Keep your API key in IDE config only — never paste it into chat or task prompts.

At a glance

  1. Connect PickWise in your IDE once (API key + your portal email).
  2. Begin the ticket you are working on — the standard loads automatically.
  3. Code. No PickWise calls needed while you implement.
  4. Optional: save a private task note before pausing (max 3000 characters) — restored on Begin task.
  5. Log the session when you are done — decisions, recommendations, summary.
  6. Optional: add QA, PM, or other follow-up summaries in separate logs.

Tool details: Tools

Steps

  1. 1

    Connect PickWise

    Add PickWise to your IDE once. Your admin gives you an API key; use the same email you use to sign in to the portal.

    IDE setup guides

  2. 2

    Begin your task

    Tell your agent which ticket you are on. PickWise loads the published standard, decisions, and task context.

    Optional first step: list your tasks if you need names and descriptions before choosing.
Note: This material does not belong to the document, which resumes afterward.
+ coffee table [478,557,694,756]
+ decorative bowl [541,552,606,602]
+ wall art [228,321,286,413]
    Tools: pickwise_list_my_tasks, pickwise_begin_task

  3. 3

    Code with the standard

    The agent applies your task, project, and org standards while coding. Optional: ask PickWise when you need org-wide context beyond the task standard.

    Task notes are private resume scratch space (max 3000 characters) — not Sessions evidence and not shown in the portal.
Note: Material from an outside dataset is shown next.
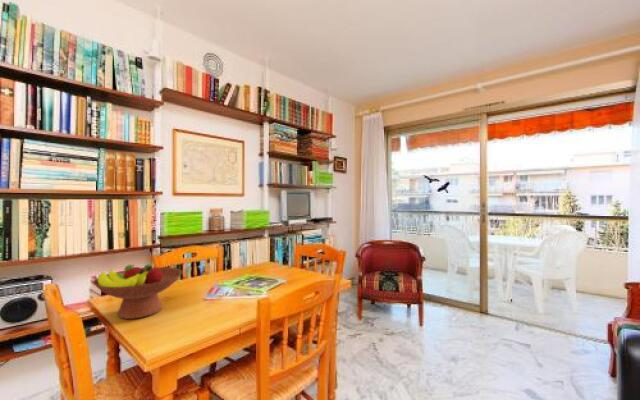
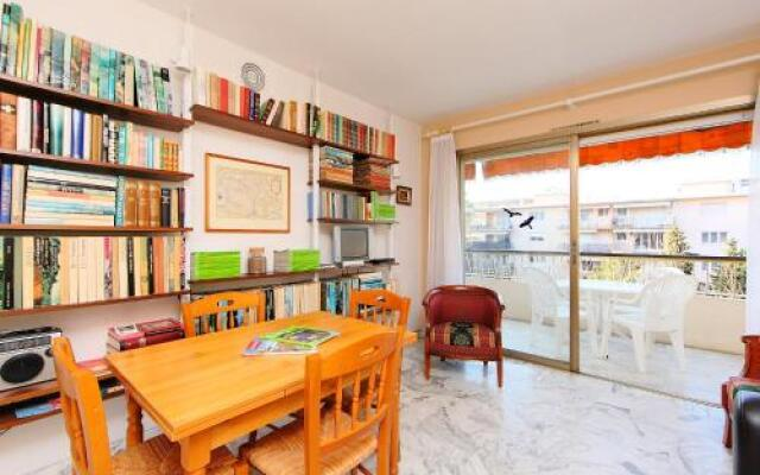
- fruit bowl [92,263,183,320]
    Tools: pickwise_save_task_note, pickwise_ask

  4. 4

    Log the session

    Log which decisions were applied, any standard gaps as recommendations, and a short summary.
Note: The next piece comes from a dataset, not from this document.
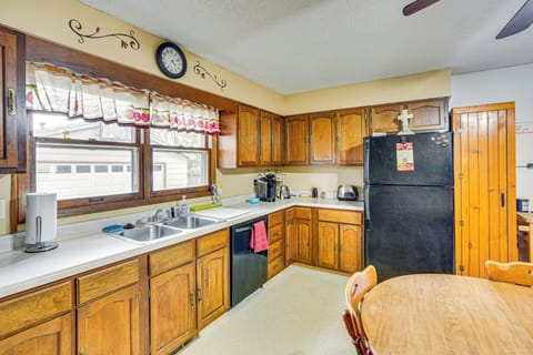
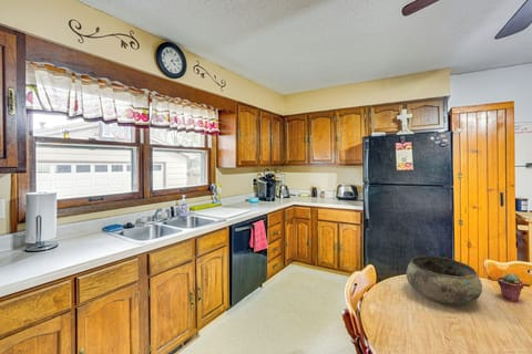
+ bowl [406,256,483,306]
+ potted succulent [497,272,525,302]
    By default your summary can be posted to the linked ticket. Turn off ticket sync if it should stay in PickWise only.

    Tools: pickwise_log_session

  5. 5

    Review in Sessions

    In the portal, open Sessions to see your runs — decisions, notes, recommendations, and summaries.

    Open portal → Sessions

Optional follow-up summaries

Separate logs for QA, PM, or other audiences — same task, each with its own summary.

  1. 1

    Standard recommendations

    Note anything you had to guess because the standard was unclear.

    How to log

    Submit each gap as a recommendation on your main standards close-out (pickwise_log_session, session_kind standards).

    Copy for your agent

    Before closing the session, review the task standard for gaps.
    
    For each gap where you had to assume or work around missing guidance:
    - What you assumed or did
    - Why the current standard was unclear or silent
    - What decision should be added so the next developer does not guess
  2. 2

    QA handoff

    What was delivered, what tests already cover, and what QA should verify manually.

    How to log

    Log as a separate session: session_kind qa_handoff.

    Copy for your agent

    Write a QA handoff section for the session summary.
    
    Cover:
    1. What was delivered (behaviour, endpoints, UI, config)
    2. What is already verified by automated tests — be specific
    3. What QA should focus on manually: edge cases, auth, validation, errors, and anything tests do not cover
  3. 3

    PM assurance

    Complete vs partial vs not done — with a clear readiness call.

    How to log

    Log as a separate session: session_kind pm_assurance.

    Copy for your agent

    Write a PM assurance section focused on feature completeness.
    
    State clearly: complete, partial, and not done — with a readiness line (Ready for QA, Ready for demo, or Not yet ready for production).
  4. 4

    Perspective summary

    End user, competitor, and ops lenses on what you shipped.

    How to log

    Log as a separate session: session_kind perspective.

    Copy for your agent

    Write a perspective summary with three sections:
    
    **End user** — What would a real user notice? Bullets + Verdict: one line.
    **Competitor** — How does this compare to strong products? Bullets + Verdict: one line.
    **Ops / on-call** — Debuggability, alerts, failure modes. Bullets + Verdict: one line.
  5. 5

    Prompt feedback

    Optional rating of how useful the task prompt was — separate from your main log.

    How to log

    Log as a separate session: session_kind prompt_feedback.

    Copy for your agent

    Rate how effective the task prompt was.
    
    Include Rating 1–10, **What went well**, and **What to improve**.